This season we have dedicated one complete plot of our vegetable patch to roots.
Nothing beats them for hearty winter dishes; soups and casseroles.
Beetroot, carrots and spring onions are among the crops that can be sown every week of the year for a continual harvest of tasty, nutritious goodness.
A kind of kitchen staple - if you like. And cool season roots such as parsnip, kohlrabi and celeriac are delicious roasted or pan-fried.
These bulbous roots come red, purple, golden or striped, all delicious! Beetroot may be hampered by high alkalinity or manganese-poor soils. Feed them up, add trace elements and liquid feed to accelerate growth. Mulch lightly with well rotted compost or mushroom compost. Beetroot are best sown from seed direct, after soaking the seeds overnight.
Freshly harvested beetroot. Photo - Linda Ross
The main problem with carrots is misshapen roots created by stony soils. Sow from seed so you can choose between purple, red, orange, white and round varieties. Sow direct and thin radically, as each carrot needs its own space to grow. Seed is very fine so add sand and sow sparingly. Sow every 4-6 weeks for a continual harvest. Harvest every second carrot as baby carrots to allow more space.
Homegrown carrots. Photo - photolibrary.com
These require similar growing conditions to carrots, and can also be sown year-round in temperate Sydney. Dig rotted manures into soil first, cultivating deeply as these are long rooting vegetables. Parnsips need five months to grow; sowing every month will ensure continual harvest. Soak seeds before sowing directly into the garden.
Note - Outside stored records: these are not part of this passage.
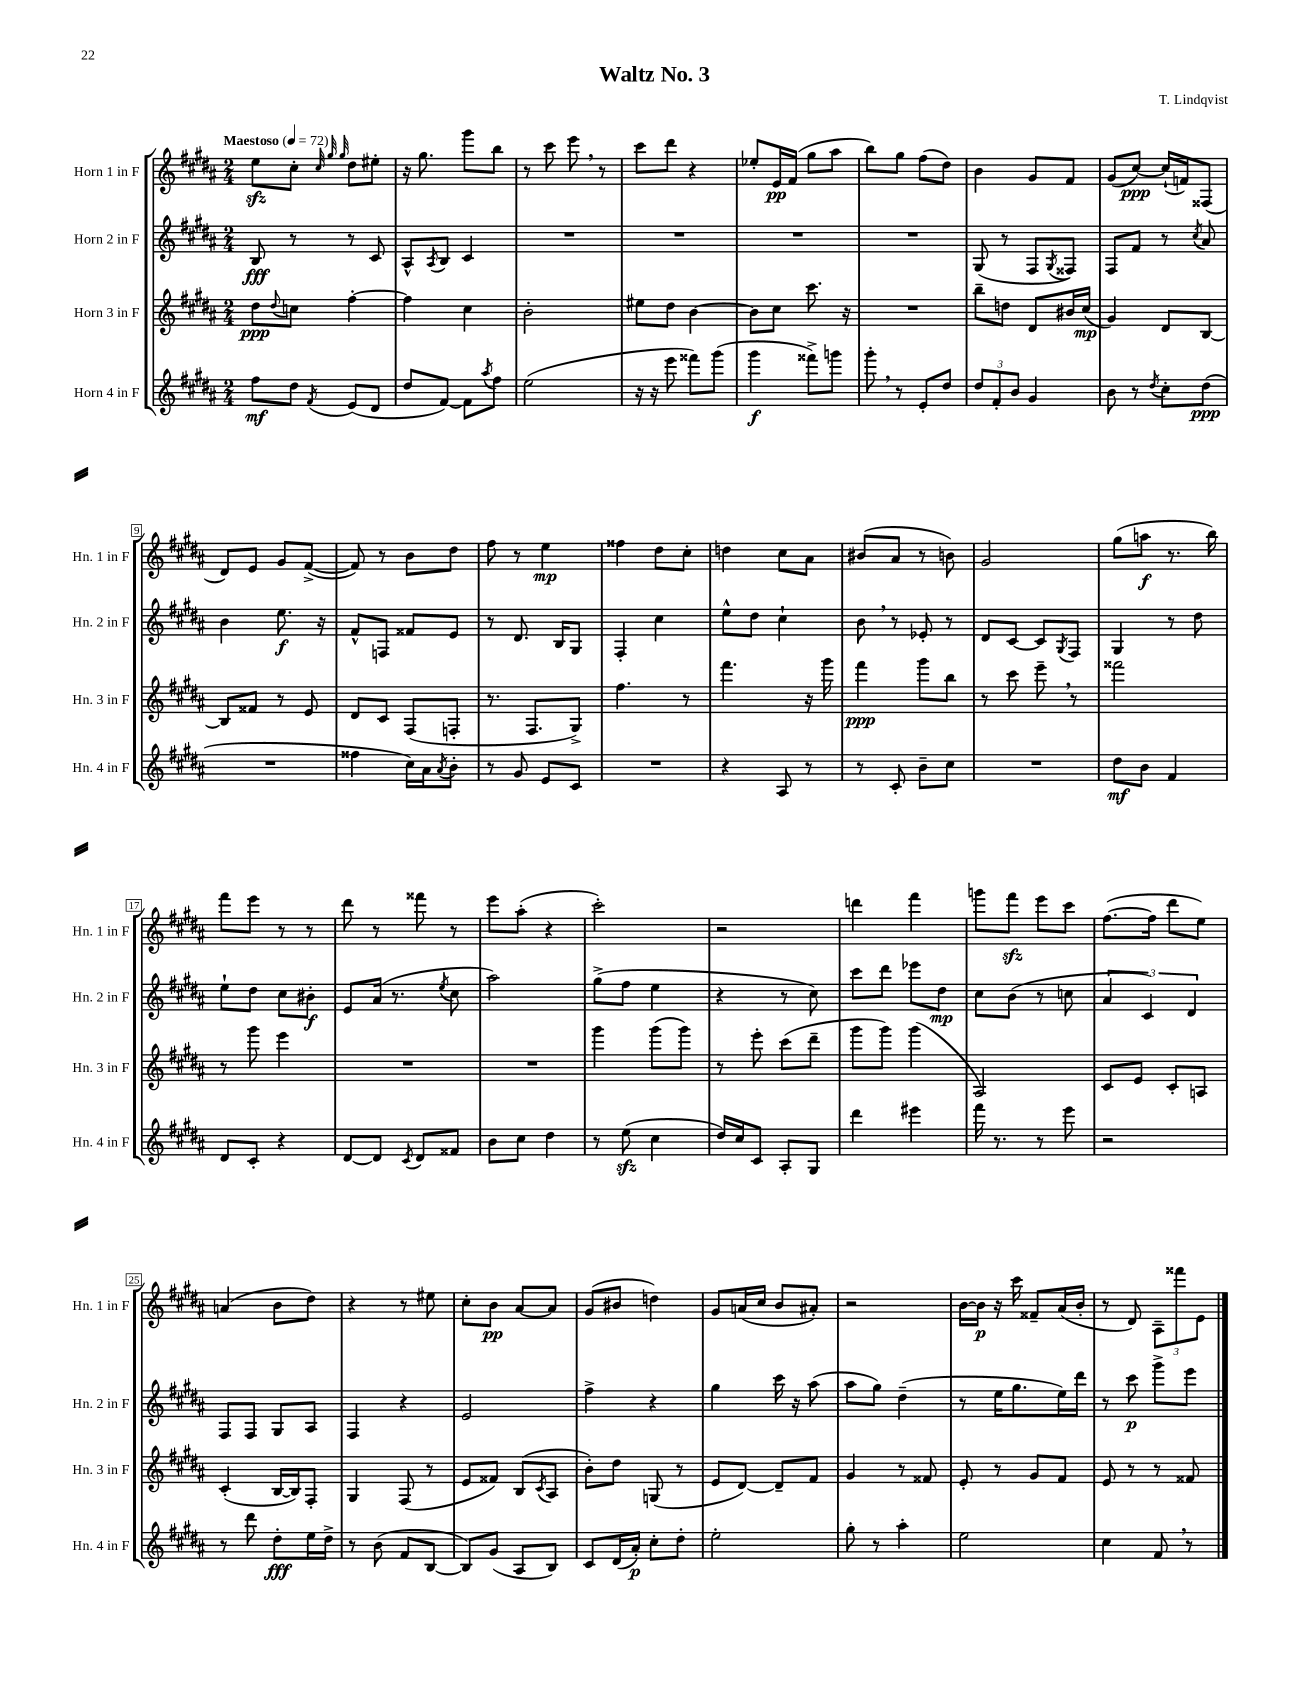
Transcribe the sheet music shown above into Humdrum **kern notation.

**kern	**dynam	**kern	**dynam	**kern	**dynam	**kern	**dynam
*part4	*part4	*part3	*part3	*part2	*part2	*part1	*part1
*staff4	*staff4	*staff3	*staff3	*staff2	*staff2	*staff1	*staff1
*I"Horn 4 in F	*	*I"Horn 3 in F	*	*I"Horn 2 in F	*	*I"Horn 1 in F	*
*I'Hn. 4 in F	*	*I'Hn. 3 in F	*	*I'Hn. 2 in F	*	*I'Hn. 1 in F	*
*clefG2	*	*clefG2	*	*clefG2	*	*clefG2	*
*k[f#c#g#d#a#]	*	*k[f#c#g#d#a#]	*	*k[f#c#g#d#a#]	*	*k[f#c#g#d#a#]	*
*M2/4	*	*M2/4	*	*M2/4	*	*M2/4	*
*MM72	*	*MM72	*	*MM72	*	*MM72	*
=1	=1	=1	=1	=1	=1	=1	=1
!	!	!	!	!	!	!LO:TX:a:B:t=Maestoso	!
8ff#\L	mf	8dd#\L	ppp	8B/	fff	8eezz\L	.
.	.	8qqdd#/	.	.	.	.	.
8dd#\J	.	8ccn\J	.	8r	.	8cc#'\J	.
.	.	.	.	.	.	32qqcc#/	.
.	.	.	.	.	.	32qqgg#/	.
8qf#/	.	.	.	.	.	32qqgg#/	.
(8e/L	.	[4ff#'\	.	8r	.	8dd#\L	.
8d#/J	.	.	.	8c#/	.	8ee#X'\J	.
=2	=2	=2	=2	=2	=2	=2	=2
8dd#/L	.	4ff#\]	.	8A#^^/L	.	16r	.
.	.	.	.	.	.	8.gg#\	.
.	.	.	.	8qA#/	.	.	.
[8f#/J)	.	.	.	8B/J	.	.	.
8f#\L]	.	4cc#\	.	4c#/	.	8ggg#\L	.
8qaa#/	.	.	.	.	.	.	.
8ff#\J	.	.	.	.	.	8bb\J	.
=3	=3	=3	=3	=3	=3	=3	=3
(2ee\	.	2b'\	.	2r	.	8r	.
.	.	.	.	.	.	8ccc#\	.
.	.	.	.	.	.	8eee,\	.
.	.	.	.	.	.	8r	.
=4	=4	=4	=4	=4	=4	=4	=4
16r	.	8ee#X\L	.	2r	.	8ccc#\L	.
16r	.	.	.	.	.	.	.
8eee\	.	8dd#\J	.	.	.	8ddd#\J	.
8fff##X\L)	.	[4b\	.	.	.	4r	.
(8ggg#\J	.	.	.	.	.	.	.
=5	=5	=5	=5	=5	=5	=5	=5
4ggg#\	f	8b\L]	.	2r	.	8ee-X'/L	.
.	.	8cc#\J	.	.	.	16e/L	pp
.	.	.	.	.	.	(16f#/JJ	.
8fff##X^\L)	.	8.ccc#\	.	.	.	8gg#\L	.
8gggn\J	.	.	.	.	.	8aa#\J	.
.	.	16r	.	.	.	.	.
=6	=6	=6	=6	=6	=6	=6	=6
8ggg#',\	.	2r	.	2r	.	8bb\L)	.
8r	.	.	.	.	.	8gg#\J	.
8e'/L	.	.	.	.	.	(8ff#\L	.
8dd#/J	.	.	.	.	.	8dd#\J)	.
=7	=7	=7	=7	=7	=7	=7	=7
12dd#/L	.	8bb~\L	.	(8G#/	.	4b\	.
12f#'/	.	.	.	.	.	.	.
.	.	8ddn\J	.	8r	.	.	.
12b/J	.	.	.	.	.	.	.
4g#/	.	8d#/L	.	8F#/L	.	8g#/L	.
.	.	.	.	8qG#/	.	.	.
.	.	16b#X/L	.	8F##X/J)	.	8f#/J	.
.	.	(16cc#/JJ	mp	.	.	.	.
=8	=8	=8	=8	=8	=8	=8	=8
8b\	.	4g#/)	.	8F#/L	.	(8g#/L	.
8r	.	.	.	8f#/J	.	[8cc#/J)	ppp
8qdd#/	.	.	.	.	.	.	.
8cc#'\L	.	8d#/L	.	8r	.	(16cc#`/LL]	.
.	.	.	.	.	.	16fn/J)	.
.	.	.	.	8qcc#/	.	.	.
(8dd#\J	ppp	[8B/J	.	8a#/	.	(8F##X/J	.
!!LO:LB:g=z
=9	=9	=9	=9	=9	=9	=9	=9
2r	.	8B/L]	.	4b\	.	8d#/L)	.
.	.	8f##X/J	.	.	.	8e/J	.
.	.	8r	.	8.ee\	f	8g#/L	.
.	.	8e/	.	.	.	([8f#^/J	.
.	.	.	.	16r	.	.	.
=10	=10	=10	=10	=10	=10	=10	=10
4ff##X\	.	8d#/L	.	8f#^^/L	.	8f#/])	.
.	.	8c#/J	.	8Fn/J	.	8r	.
16cc#\LL)	.	(8F#/L	.	8f##X/L	.	8b\L	.
16a#\J	.	.	.	.	.	.	.
8qa#/	.	.	.	.	.	.	.
8b'\J	.	8Fn'/J	.	8e/J	.	8dd#\J	.
=11	=11	=11	=11	=11	=11	=11	=11
8r	.	8.r	.	8r	.	8ff#\	.
8g#/	.	.	.	8.d#/	.	8r	.
.	.	8.F#/L	.	.	.	.	.
8e/L	.	.	.	.	.	4ee\	mp
.	.	.	.	16B/KL	.	.	.
8c#/J	.	8G#^/J)	.	8G#/J	.	.	.
=12	=12	=12	=12	=12	=12	=12	=12
2r	.	4.ff#\	.	4F#'/	.	4ff##X\	.
.	.	.	.	4cc#\	.	8dd#\L	.
.	.	8r	.	.	.	8cc#'\J	.
=13	=13	=13	=13	=13	=13	=13	=13
4r	.	4.fff#\	.	8ee^^\L	.	4ddn\	.
.	.	.	.	8dd#\J	.	.	.
8A#/	.	.	.	4cc#`\	.	8cc#\L	.
8r	.	16r	.	.	.	8a#\J	.
.	.	16ggg#\	.	.	.	.	.
=14	=14	=14	=14	=14	=14	=14	=14
8r	.	4fff#\	ppp	8b,\	.	(8b#X/L	.
8c#'/	.	.	.	8r	.	8a#/J	.
8b~\L	.	8ggg#\L	.	8e-X'/	.	8r	.
8cc#\J	.	8bb\J	.	8r	.	8bn\)	.
=15	=15	=15	=15	=15	=15	=15	=15
2r	.	8r	.	8d#/L	.	2g#/	.
.	.	8ccc#\	.	[8c#/J	.	.	.
.	.	8eee~,\	.	8c#/L]	.	.	.
.	.	.	.	8qG#/	.	.	.
.	.	8r	.	8F#/J	.	.	.
=16	=16	=16	=16	=16	=16	=16	=16
8dd#\L	mf	2fff##X\	.	4G#/	.	(8gg#\L	.
8b\J	.	.	.	.	.	8aan\J	f
4f#/	.	.	.	8r	.	8.r	.
.	.	.	.	8dd#\	.	.	.
.	.	.	.	.	.	16bb\)	.
!!LO:LB:g=z
=17	=17	=17	=17	=17	=17	=17	=17
8d#/L	.	8r	.	8ee`\L	.	8fff#\L	.
8c#'/J	.	8ggg#\	.	8dd#\J	.	8eee\J	.
4r	.	4eee\	.	8cc#\L	.	8r	.
.	.	.	.	8b#X'\J	f	8r	.
=18	=18	=18	=18	=18	=18	=18	=18
[8d#/L	.	2r	.	8e/L	.	8ddd#\	.
8d#/J]	.	.	.	(16a#/Jk	.	8r	.
.	.	.	.	8.r	.	.	.
8qc#/	.	.	.	.	.	.	.
8d#/L	.	.	.	.	.	8fff##X\	.
.	.	.	.	8qee/	.	.	.
8f##X/J	.	.	.	8cc#\	.	8r	.
=19	=19	=19	=19	=19	=19	=19	=19
8b\L	.	2r	.	2aa#\)	.	8eee\L	.
8cc#\J	.	.	.	.	.	(8aa#'\J	.
4dd#\	.	.	.	.	.	4r	.
=20	=20	=20	=20	=20	=20	=20	=20
8r	.	4ggg#\	.	(8gg#^\L	.	2ccc#'\)	.
(8eezz\	.	.	.	8ff#\J	.	.	.
4cc#\	.	(8ggg#\L	.	4ee\	.	.	.
.	.	8ggg#\J)	.	.	.	.	.
=21	=21	=21	=21	=21	=21	=21	=21
16dd#/LL)	.	8r	.	4r	.	2r	.
16cc#/J	.	.	.	.	.	.	.
8c#/J	.	8eee'\	.	.	.	.	.
8A#'/L	.	(8ccc#\L	.	8r	.	.	.
8G#/J	.	8ddd#~\J	.	8cc#\)	.	.	.
=22	=22	=22	=22	=22	=22	=22	=22
4ddd#\	.	8ggg#\L	.	8ccc#\L	.	4dddn\	.
.	.	8ggg#\J)	.	8ddd#\J	.	.	.
4eee#X\	.	(4ggg#\	.	8eee-X\L	.	4fff#\	.
.	.	.	.	8dd#\J	mp	.	.
=23	=23	=23	=23	=23	=23	=23	=23
16fff#\	.	2A#/)	.	8cc#\L	.	8gggn\L	.
8.r	.	.	.	.	.	.	.
.	.	.	.	(8b\J	.	8fff#zz\J	.
8r	.	.	.	8r	.	8eee\L	.
8eee\	.	.	.	8ccn\	.	8ccc#\J	.
=24	=24	=24	=24	=24	=24	=24	=24
2r	.	8c#/L	.	6a#/	.	([8.ff#\L	.
.	.	8e/J	.	.	.	.	.
.	.	.	.	6c#/)	.	.	.
.	.	.	.	.	.	16ff#\Jk]	.
.	.	8c#'/L	.	.	.	8ddd#\L	.
.	.	.	.	6d#/	.	.	.
.	.	8An/J	.	.	.	8ee\J)	.
!!LO:LB:g=z
=25	=25	=25	=25	=25	=25	=25	=25
8r	.	(4c#'/	.	8F#/L	.	(4an/	.
8ddd#\	.	.	.	8F#/J	.	.	.
8dd#'\L	fff	[16B/LL	.	8G#/L	.	8b\L	.
.	.	16B/J])	.	.	.	.	.
16ee\L	.	8F#'/J	.	8A#/J	.	8dd#\J)	.
16dd#^\JJ	.	.	.	.	.	.	.
=26	=26	=26	=26	=26	=26	=26	=26
8r	.	4G#/	.	4F#/	.	4r	.
(8b\	.	.	.	.	.	.	.
8f#/L	.	(8F#/	.	4r	.	8r	.
[8B/J	.	8r	.	.	.	8ee#X\	.
=27	=27	=27	=27	=27	=27	=27	=27
8B/L])	.	8e/L	.	2e/	.	8cc#'\L	.
(8g#/J	.	8f##X/J)	.	.	.	8b\J	pp
8A#/L	.	(8B/L	.	.	.	[8a#/L	.
.	.	8qc#/	.	.	.	.	.
8B/J)	.	8A#/J	.	.	.	8a#/J]	.
=28	=28	=28	=28	=28	=28	=28	=28
8c#/L	.	8b'\L)	.	4ff#^\	.	(8g#/L	.
(16d#/L	.	8dd#\J	.	.	.	8b#X/J	.
16a#'/JJ)	p	.	.	.	.	.	.
8cc#'\L	.	(8Gn/	.	4r	.	4ddn\)	.
8dd#'\J	.	8r	.	.	.	.	.
=29	=29	=29	=29	=29	=29	=29	=29
2ee'\	.	8e/L	.	4gg#\	.	8g#/L	.
.	.	[8d#/J)	.	.	.	(16an/L	.
.	.	.	.	.	.	16cc#/JJ	.
.	.	8d#~/L]	.	16ccc#\	.	8b/L	.
.	.	.	.	16r	.	.	.
.	.	8f#/J	.	(8aa#\	.	8a#X'/J)	.
=30	=30	=30	=30	=30	=30	=30	=30
8gg#'\	.	4g#/	.	8aa#\L	.	2r	.
8r	.	.	.	8gg#\J)	.	.	.
4aa#'\	.	8r	.	(4dd#~\	.	.	.
.	.	8f##X/	.	.	.	.	.
=31	=31	=31	=31	=31	=31	=31	=31
2ee\	.	8e'/	.	8r	.	[16b\LL	.
.	.	.	.	.	.	16b\JJ]	p
.	.	8r	.	16ee\KL	.	16r	.
.	.	.	.	8.gg#\	.	16ccc#\	.
.	.	8g#/L	.	.	.	8f##X~/L	.
.	.	8f#/J	.	16ee\L)	.	(16a#/L	.
.	.	.	.	16ddd#\JJ	.	16b'/JJ	.
=32	=32	=32	=32	=32	=32	=32	=32
4cc#\	.	8e/	.	8r	.	8r	.
.	.	8r	.	8ccc#\	p	8d#/)	.
8f#,/	.	8r	.	8ggg#^\L	.	12A#~\L	.
.	.	.	.	.	.	12fff##X\	.
8r	.	8f##X/	.	8eee\J	.	.	.
.	.	.	.	.	.	12e\J	.
==	==	==	==	==	==	==	==
*-	*-	*-	*-	*-	*-	*-	*-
Sow parsnip seed now before its gets cold. Photo - Linda Ross
Also know as salad or green onions, no garden should be without these. Plant from sets or simply sow a row straight into a prepared bed. The spring onions will be ready to eat in two months.
Easy to grow spring onions. Photo - photolibrary.com
This is not a root crop at all, but Linda snuck this purple ‘sputnik’-shaped stem vegetable into this part of the garden. Eaten raw and squeezed with lemon or lime juice or sautéed we are pleased to find it is a delicious. We know children who take kohlrabi to school and eat it like an apple for lunch! Plant one and the tennis-ball sized vegetable will be ready to eat in three months.
Fresh and crunchy kohlrabi. Photo - photolibrary.com
As we are addicted to celeriac remoulade, (what’s not to like about grated celeriac, mayonnaise and lashings of Dijon mustard!) we make sure we grow this ugly but tasty bulb. Keep the soil hilled up against the bulb, feed fortnightly and wait until bulbs are 10cm across before harvesting. Pull up, cut the celery-like leaves, remove the roots, then scrub and peel placing cut pieces into lemony water to avoid discolouration.